A simple index can be generated for an spaper document by placing the tag `<index>' at the end of the document. No text should be written after the index tag: it will be generated automatically by the formatter.

Items to be placed in the index can be marked throughout the document using the `<ix>' tag, for example, `<ix/$100,000/'. The text "$100,000" will be placed both in the body of the document and in the index. An entry can be placed in the index without generating text in the body by using the construction: `<ix print=""/bug reward/'. More generally, any text placed between the quotation marks will be put into the body.
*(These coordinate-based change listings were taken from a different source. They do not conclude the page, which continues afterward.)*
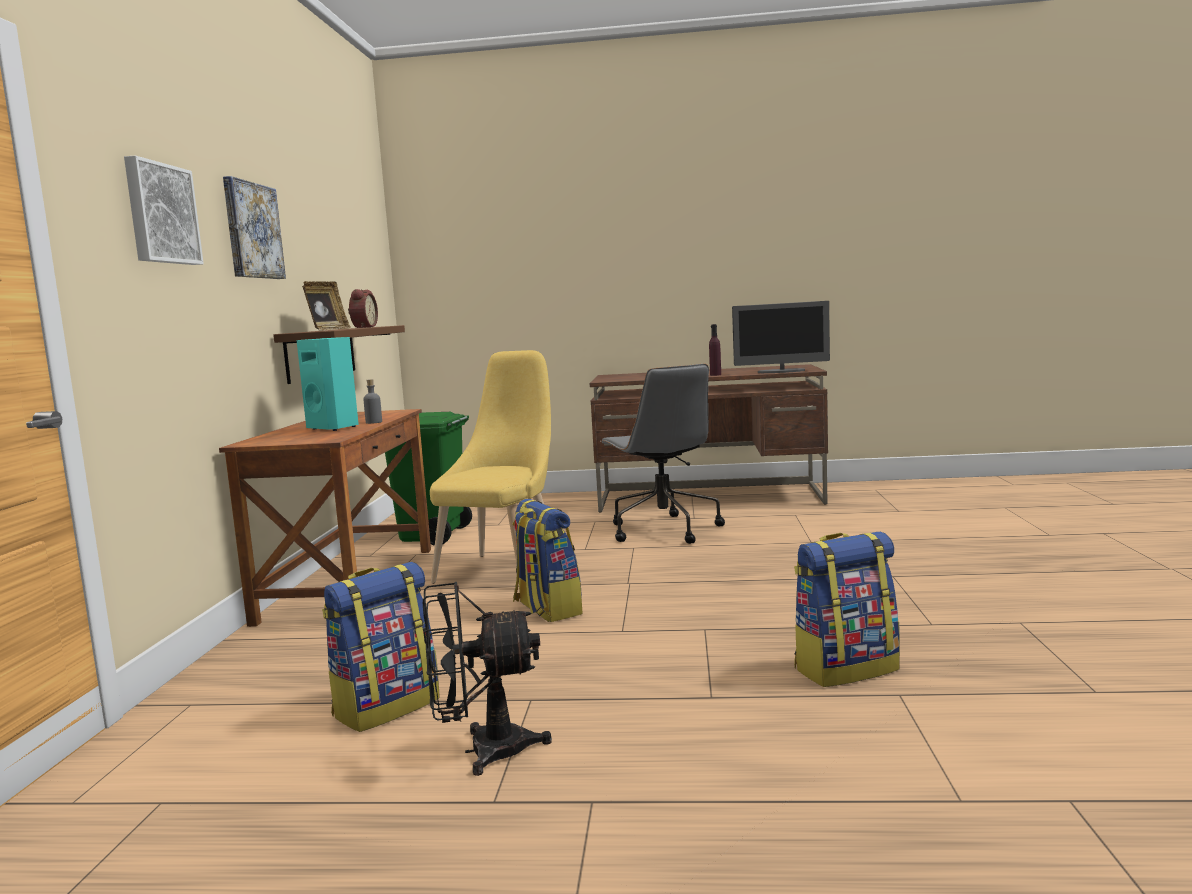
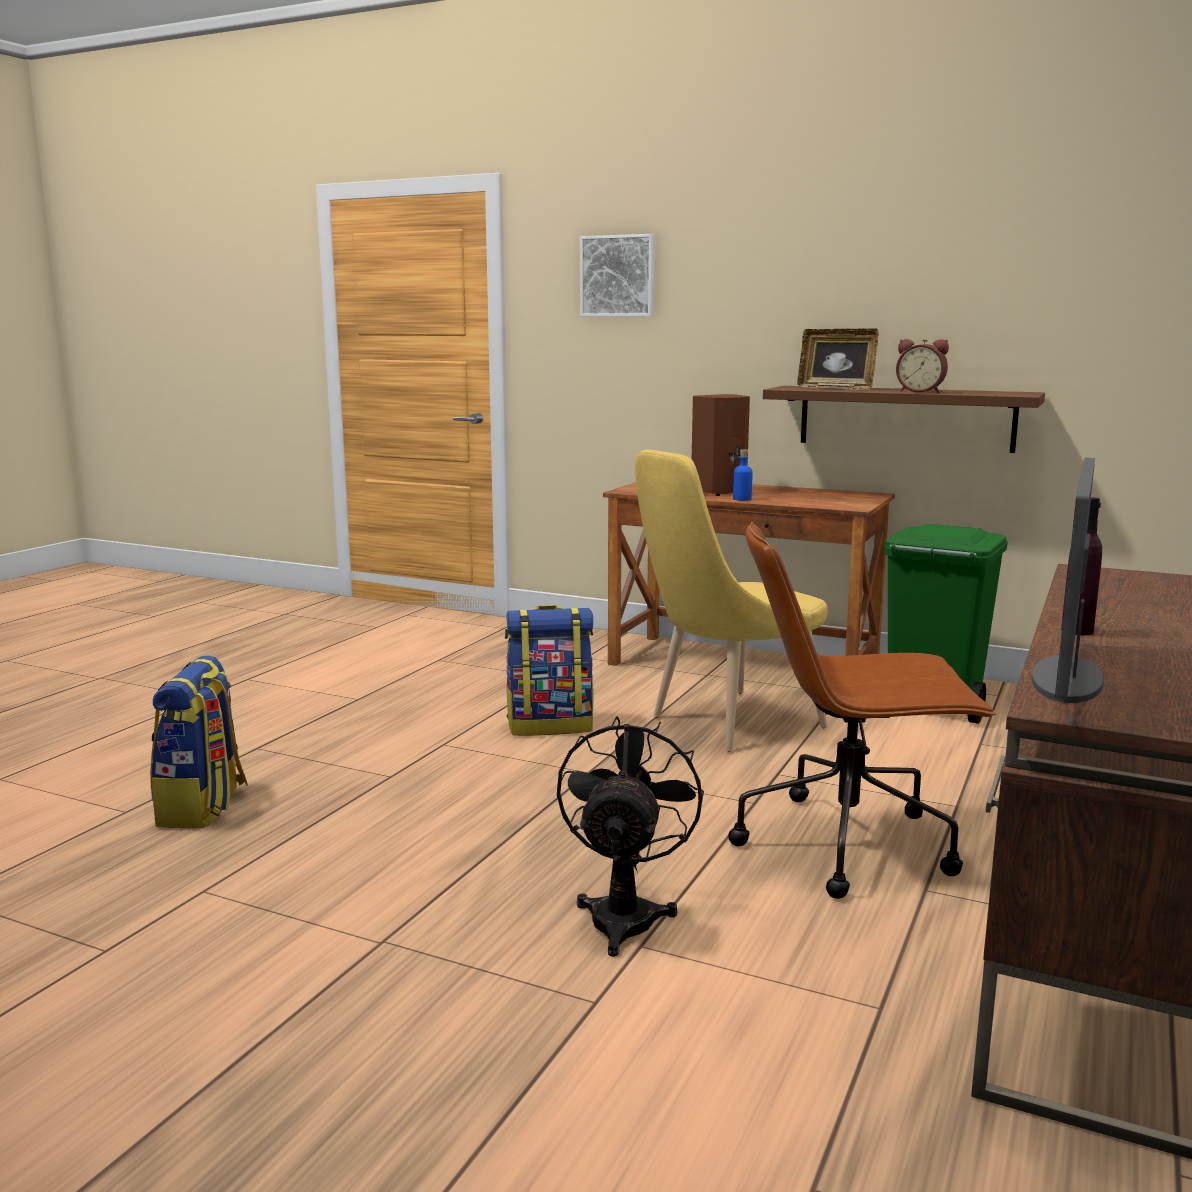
camera: 110 degrees right, 5 degrees up
picture [223,176,286,279] -> none
turquoise speaker [297,337,359,431] -> brown speaker [692,394,750,496]
backpack [322,562,440,732] -> none
grey bottle [363,379,382,424] -> blue bottle [733,449,753,501]
black fan [423,582,552,776] -> black fan moved to [557,716,704,956]
yellow chair [430,350,551,584] -> yellow chair turned 105 degrees clockwise [635,450,828,752]
grey office chair [600,364,725,544] -> brown office chair [728,522,996,899]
It will often require special procedures to coax the formatter into actually generating the printed index. In the case of LaTeX, the commands are:

latex foo
makeindex foo
latex foo

The `makeindex' program is included in the LaTeX distribution.

In the case of Texinfo, the `texi2dvi' program (from the Texinfo distribution) will take care of the details automatically.

Character Entity Support

The Snafu DTD supports a number of ISO character entity sets, as well as a few additional symbols. See the declarations in the appendix and the tables in the gf user's manual for more details.

Additional characters can also be used, after a two step procedure:

  1. Provide a declaration of the new symbol in the document type declaration subset, e.g.,
    <!ENTITY BleECh SDATA "[BleECh]">
  2. Provide either a portable description of the character entity (e.g., an encapsulated PostScript image) or system-specific configuration files for every system to be used (i.e., gf map files: see the gf user's manual for details). System-specific configuration will be necessary if you want to do anything useful with the document, with the portable description useful only for pure interchange or archival purposes.